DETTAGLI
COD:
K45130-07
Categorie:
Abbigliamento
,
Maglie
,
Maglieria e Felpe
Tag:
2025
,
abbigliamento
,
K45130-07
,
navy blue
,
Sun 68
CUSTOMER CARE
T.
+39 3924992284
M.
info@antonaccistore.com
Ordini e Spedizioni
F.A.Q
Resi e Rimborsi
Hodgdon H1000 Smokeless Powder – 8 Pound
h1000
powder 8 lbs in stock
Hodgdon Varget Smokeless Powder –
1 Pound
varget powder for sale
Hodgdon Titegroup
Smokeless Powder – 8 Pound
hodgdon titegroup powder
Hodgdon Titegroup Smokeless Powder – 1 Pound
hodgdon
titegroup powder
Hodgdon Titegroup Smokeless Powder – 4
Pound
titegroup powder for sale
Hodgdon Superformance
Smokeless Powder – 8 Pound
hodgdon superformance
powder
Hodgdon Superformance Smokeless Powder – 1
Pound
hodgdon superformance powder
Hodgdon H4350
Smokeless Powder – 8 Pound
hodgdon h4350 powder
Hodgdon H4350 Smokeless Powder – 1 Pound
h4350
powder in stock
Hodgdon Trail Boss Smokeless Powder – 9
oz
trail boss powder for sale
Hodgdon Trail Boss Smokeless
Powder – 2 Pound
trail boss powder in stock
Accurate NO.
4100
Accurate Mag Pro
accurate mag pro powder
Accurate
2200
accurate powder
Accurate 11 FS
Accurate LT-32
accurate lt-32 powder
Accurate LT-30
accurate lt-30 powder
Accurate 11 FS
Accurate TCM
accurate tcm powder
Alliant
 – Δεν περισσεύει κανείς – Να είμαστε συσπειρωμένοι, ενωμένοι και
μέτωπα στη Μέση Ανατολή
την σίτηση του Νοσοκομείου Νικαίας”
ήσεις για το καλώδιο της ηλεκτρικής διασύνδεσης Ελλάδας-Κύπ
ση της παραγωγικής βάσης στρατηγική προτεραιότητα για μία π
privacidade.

■ Required work: Exact copies of all the entries above should be returned.

■ Answer space:
DETTAGLI
COD:
K45130-07
Categorie:
Abbigliamento
,
Maglie
,
Maglieria e Felpe
Tag:
2025
,
abbigliamento
,
K45130-07
,
navy blue
,
Sun 68
CUSTOMER CARE
T.
+39 3924992284
M.
info@antonaccistore.com
Ordini e Spedizioni
F.A.Q
Resi e Rimborsi
Hodgdon H1000 Smokeless Powder – 8 Pound
h1000
powder 8 lbs in stock
Hodgdon Varget Smokeless Powder –
1 Pound
varget powder for sale
Hodgdon Titegroup
Smokeless Powder – 8 Pound
hodgdon titegroup powder
Hodgdon Titegroup Smokeless Powder – 1 Pound
hodgdon
titegroup powder
Hodgdon Titegroup Smokeless Powder – 4
Pound
titegroup powder for sale
Hodgdon Superformance
Smokeless Powder – 8 Pound
hodgdon superformance
powder
Hodgdon Superformance Smokeless Powder – 1
Pound
hodgdon superformance powder
Hodgdon H4350
Smokeless Powder – 8 Pound
hodgdon h4350 powder
Hodgdon H4350 Smokeless Powder – 1 Pound
h4350
powder in stock
Hodgdon Trail Boss Smokeless Powder – 9
oz
trail boss powder for sale
Hodgdon Trail Boss Smokeless
Powder – 2 Pound
trail boss powder in stock
Accurate NO.
4100
Accurate Mag Pro
accurate mag pro powder
Accurate
2200
accurate powder
Accurate 11 FS
Accurate LT-32
accurate lt-32 powder
Accurate LT-30
accurate lt-30 powder
Accurate 11 FS
Accurate TCM
accurate tcm powder
Alliant
 – Δεν περισσεύει κανείς – Να είμαστε συσπειρωμένοι, ενωμένοι και
μέτωπα στη Μέση Ανατολή
την σίτηση του Νοσοκομείου Νικαίας”
ήσεις για το καλώδιο της ηλεκτρικής διασύνδεσης Ελλάδας-Κύπ
ση της παραγωγικής βάσης στρατηγική προτεραιότητα για μία π
privacidade.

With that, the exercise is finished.